John Quincy Adams on Islam |
Posted: 02 Dec 2014 01:15 AM PST
Son of one of America's most important founding fathers (John
Adams), John Quincy Adams was by his father's side during the creation of a
new country. He went with his father to France and the Netherlands on
important diplomatic missions, and later in his life John Quincy was
Secretary to the American Minister to Russia, was the Secretary to his father
during peace negotiations that ended the American Revolution in 1783, served
as U.S. foreign ambassador, both to the Netherlands and later to Portugal,
under George Washington, to Prussia under his father’s presidency, and then
to Russia and later to England under President James Madison. He served as a
U.S. Senator, Secretary of State under President James Monroe, and then as
the nation’s sixth President (1825-1829), and finally as a member of the U.S.
House of Representatives, where he was a staunch and fervent opponent of
slavery.
After his presidency, but before his election to Congress in 1830, John Quincy wrote several essays dealing with one of the many Russo-Turkish Wars. In these essays, we see an educated description of Islam and the threat it poses to freedom in the world. This is what John Quincy Adams wrote (the capitalization is in the original):
In the seventh century
of the Christian era, a wandering Arab of the lineage of Hagar, the Egyptian,
combining the powers of transcendent genius, with the preternatural energy of
a fanatic, and the fraudulent spirit of an impostor, proclaimed himself as a
messenger from Heaven, and spread desolation and delusion over an extensive
portion of the earth. Adopting from the sublime conception of the Mosaic law,
the doctrine of one omnipotent God; he connected indissolubly with it, the
audacious falsehood, that he was himself his prophet and apostle. Adopting from
the new Revelation of Jesus, the faith and hope of immortal life, and of
future retribution, he humbled it to the dust, by adapting all the rewards
and sanctions of his religion to the gratification of the sexual passion. He
poisoned the sources of human felicity at the fountain, by degrading the
condition of the female sex, and the allowance of polygamy; and he declared
undistinguishing and exterminating war, as a part of his religion, against
all the rest of mankind. THE ESSENCE OF HIS DOCTRINE WAS VIOLENCE AND LUST:
TO EXALT THE BRUTAL OVER THE SPIRITUAL PART OF HUMAN NATURE.

(Record set):
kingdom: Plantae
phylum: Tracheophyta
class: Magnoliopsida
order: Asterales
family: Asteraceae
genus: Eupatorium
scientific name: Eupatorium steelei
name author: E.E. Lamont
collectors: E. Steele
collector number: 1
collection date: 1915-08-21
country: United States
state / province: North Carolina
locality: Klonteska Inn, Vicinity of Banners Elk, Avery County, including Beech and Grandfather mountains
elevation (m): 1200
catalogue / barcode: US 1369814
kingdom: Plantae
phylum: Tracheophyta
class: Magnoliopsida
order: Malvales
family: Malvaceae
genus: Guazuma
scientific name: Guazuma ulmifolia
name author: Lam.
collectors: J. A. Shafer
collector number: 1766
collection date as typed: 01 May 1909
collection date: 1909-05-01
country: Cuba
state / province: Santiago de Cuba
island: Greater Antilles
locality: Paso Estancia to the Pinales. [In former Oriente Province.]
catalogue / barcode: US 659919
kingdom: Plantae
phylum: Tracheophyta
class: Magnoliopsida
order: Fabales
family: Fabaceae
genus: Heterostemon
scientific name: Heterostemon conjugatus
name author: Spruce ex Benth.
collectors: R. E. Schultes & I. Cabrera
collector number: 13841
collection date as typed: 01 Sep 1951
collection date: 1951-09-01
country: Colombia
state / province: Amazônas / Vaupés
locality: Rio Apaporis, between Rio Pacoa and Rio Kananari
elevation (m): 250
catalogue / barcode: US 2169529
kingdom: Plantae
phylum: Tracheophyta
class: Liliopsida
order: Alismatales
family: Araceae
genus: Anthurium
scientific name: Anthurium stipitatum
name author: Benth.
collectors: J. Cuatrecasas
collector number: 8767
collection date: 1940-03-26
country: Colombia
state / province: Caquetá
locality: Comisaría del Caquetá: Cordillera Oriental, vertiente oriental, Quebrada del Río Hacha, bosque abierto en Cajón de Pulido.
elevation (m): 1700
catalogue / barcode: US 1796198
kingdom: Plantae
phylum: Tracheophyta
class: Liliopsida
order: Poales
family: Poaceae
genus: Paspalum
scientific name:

(Tasks and exercises):
1 > In the post on John Quincy Adams and Islam, why is the closing line of the Adams quotation, starting "THE ESSENCE OF HIS DOCTRINE", printed in capital letters? Answer in one to three sentences.
2 > Pick up the post on John Quincy Adams and Islam right after its final sentence and keep writing.
You can do everything here without the data.

(Per-task answers):
1 > The post says the capitalization is in the original. The capital letters are Adams's own, not something the post added.

2 >
Between these two religions, thus contrasted in their characters, a war of twelve hundred years has already raged. That war is yet flagrant; nor can it cease but by the extinction of that imposture, which has been permitted by Providence to prolong the degeneracy of man. While the merciless and dissolute dogmas of the false prophet shall furnish motives to human action, there can never be peace upon earth, and good will towards men. The hand of Ishmael will be against every man, and every man’s hand against him. It is, indeed, amongst the mysterious dealings of God, that this delusion should have been suffered for so many ages, and during so many generations of human kind, to prevail over the doctrines of the meek and peaceful and benevolent Jesus. Notice that Adams not only documents the violent nature of Islam, he further exposes the mistreatment of women embedded in Islamic doctrine. A few pages later, Adams again spotlights the coercive, violent nature of Islam, as well as the Muslim’s right to lie and deceive to advance Islam:
The precept of the
koran is, perpetual war against all who deny, that Mahomet is the prophet of
God. The vanquished may purchase their lives, by the payment of tribute; the
victorious may be appeased by a false and delusive promise of peace; and the
faithful follower of the prophet, may submit to the imperious necessities of
defeat: but the command to propagate the Moslem creed by the sword is always obligatory,
when it can be made effective. The commands of the prophet may be performed
alike, by fraud, or by force.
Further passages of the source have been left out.